The dollar fell Friday as renewed trade jitters sent investors into assets perceived as relatively safe stores of value like the Japanese yen.
The WSJ Dollar Index, which gauges the U.S. currency against a basket of 16 others, was down 0.2% to 83.99 in late afternoon trading in New York. The dollar was down 0.4% against the Japanese yen to Yen106.92.
The U.S. dollar has fallen for five straight quarters and is down 7.6% over the last 12 months, as expectations of accelerating growth and tightening monetary policy abroad have pushed investors out of the currency.
Most recently, the dollar has also reacted to escalating trade tensions with China.

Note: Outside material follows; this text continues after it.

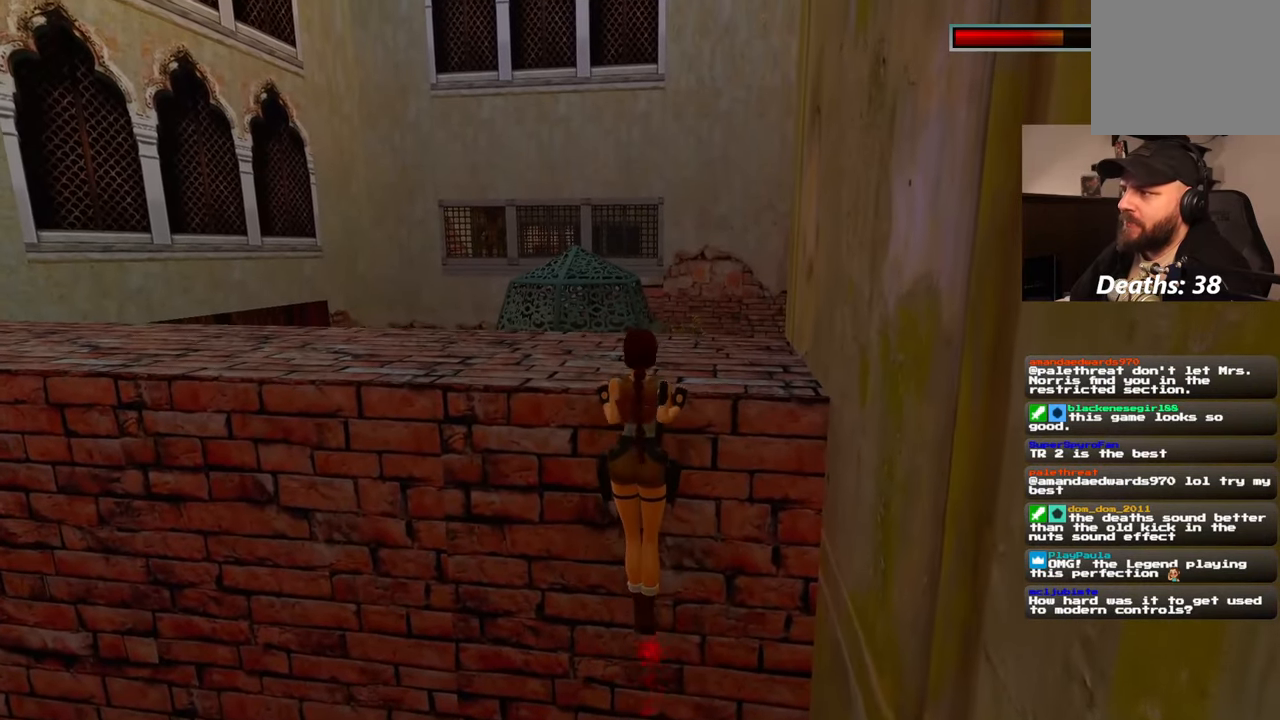
{"dt_ms": 500, "buttons": [], "left_stick": "center", "right_stick": "left", "events": [[100, "DPAD_LEFT", "up"], [183, "left_stick", "center"], [367, "right_stick", "left"]]}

It has typically climbed against emerging-market currencies when investors are concerned about a trade war, while falling against the Japanese yen, which tends to serve as a refuge for traders during times of political or economic uncertainty.

European Markets

The latest salvo in a trade row between the U.S. and China weighed on
Britain’s FTSE 100 on Friday, though the damage was limited as mining and bank stocks fell while utilities made gains.
President Donald Trump upped the ante by directing US officials to consider tariffs on a further $US100 billion of Chinese imports.
The blue chip FTSE 100 index ended the session down 0.2 per cent at 7,183.64 points, but outperformed the broader European equity market slightly.
The STOXX Europe index of companies in 17 European countries fell 0.35 per cent, with the trade-exposed auto sector the leading sectoral loser, down 1.7 per cent.
Germany DAX 30 index was down 0.52 per cent, and France’s CAC 40 fell 0.35 per cent.

Asian Markets

Asian stocks declined in a knee-jerk reaction to Trump’s latest tariff proposal but regained a measure of calm following Wall Street’s strong performance overnight.
MSCI’s broadest index of Asia-Pacific shares outside Japan lost 0.25 per cent. The index has spent the week swinging wildly in and out of negative territory amid the back-and-forth of the US-China trade dispute.
South Korea’s KOSPI lost 0.3 per cent. Japan’s Nikkei fell 0.36 per cent.
On Friday, New Zealand’s S&P/NZX 50 index rose 0.33 per cent, to 8,393.27.